User logs in and it detects that it hasn't been "installed" and runs the command adding the key.  Now the user checks his trusted sites via the GUI and see's it and can even modify (to include delete the key you just added).  When you want to updated the key you just make your changes to the StubPath and increment the Version value.

Now to push via GPO you just use either an adm or push with registry preferences under Computer Configuration.


  1. We're a bunch of volunteers and opening a new scheme in our community. Your web site offered us with helpful information to work on. You've done an impressive
    process and our whole community might be grateful to you.
    My web site - MS Surface Price

  2. This is awesome but actually, you do need the brackets.

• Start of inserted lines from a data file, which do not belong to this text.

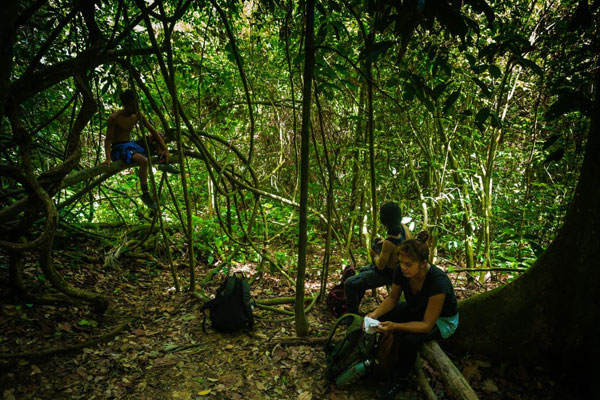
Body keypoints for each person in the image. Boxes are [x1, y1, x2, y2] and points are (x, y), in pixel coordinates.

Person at [366, 231, 459, 399]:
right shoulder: (401, 272)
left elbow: (426, 326)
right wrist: (374, 313)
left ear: (423, 264)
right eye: (401, 262)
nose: (403, 267)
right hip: (418, 308)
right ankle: (375, 358)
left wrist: (396, 326)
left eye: (409, 264)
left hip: (441, 321)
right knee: (381, 318)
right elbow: (393, 298)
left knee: (410, 339)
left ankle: (400, 378)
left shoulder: (438, 283)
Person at [103, 89, 179, 209]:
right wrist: (108, 159)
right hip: (119, 149)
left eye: (136, 104)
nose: (135, 107)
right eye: (132, 105)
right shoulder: (115, 118)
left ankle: (162, 161)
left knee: (158, 134)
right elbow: (108, 140)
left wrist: (165, 149)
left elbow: (152, 130)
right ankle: (145, 194)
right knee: (144, 161)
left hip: (130, 144)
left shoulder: (137, 114)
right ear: (126, 105)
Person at [344, 202, 413, 314]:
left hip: (388, 274)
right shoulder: (404, 229)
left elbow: (380, 266)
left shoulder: (389, 243)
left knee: (349, 283)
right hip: (399, 268)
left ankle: (352, 313)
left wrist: (375, 254)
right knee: (362, 271)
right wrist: (384, 242)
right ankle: (356, 307)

  3. Thanks for pointing it out. I corrected.

  4. Aaron,
    Building on your work I wrote this SCCM-based Powershell script and wanted to share it:

    # The following line sets the path to Active Setup registry keys - do not change this
    $ACTIVESETUPREG = "HKLM:\Software\Microsoft\Active Setup\Installed Components\"
    # The following line sets an array of sites that should be added to Trusted Sites - this should be modified
    $SITES = @("","","")
    Foreach($SITE in $SITES){
    $stubpath = 'reg add "HKCU\Software\Microsoft\Windows\CurrentVersion\Internet Settings\ZoneMap\Domains\'
    # The following line can be modified if the sites are HTTPS or HTTP however be careful with the quotes or the string will not be formed correctly
    $argument = '" /v http /d 2 /t REG_DWORD /f'
    $completecommand = $stubpath + $SITE + $argument
    set-location $ACTIVESETUPREG
    If(!(Test-Path $SITE)){
    new-item $SITE -Force}
    set-location $SITE
    New-ItemProperty . -Name "Version" -Value "1,0" -PropertyType String -Force
    New-ItemProperty . -Name "StubPath" -Value "$completecommand" -PropertyType String -Force
    The magic behind Active Setup is that each time a user logs in, Windows examines the contents of this registry section to see if the "Installed Components" have been executed for the current user. If they have not then they are executed. In this way, every user on the computer will get the settings however any Trusted Sites the users has set will remain and the user will retain the ability to modify the list. Now of course if the user removes one or all of the sites you added this way they will not get them back. It is also possible to read a site list from a text file rather than encoding the list into the script. This is especially useful if you need to add new sites over time.
    Remember that when you deploy this script via SCCM, you will need to create a package with three programs and make the programs dependent. The programs should have the following command lines:
    powershell Set-ExecutionPolicy Unrestricted -force
    powershell .\scriptname.ps1
    powershell Set-ExecutionPolicy Restricted -force
    Deploy the restricted program and make sure it is set to run the script program first and then in the script program you have to have it set to run the unrestricted program first. In this way you will allow the unsigned script to run and when the script is finished you will restore your security settings. Of course if you sign the script with a signing certificate then you won't have to use these extra programs.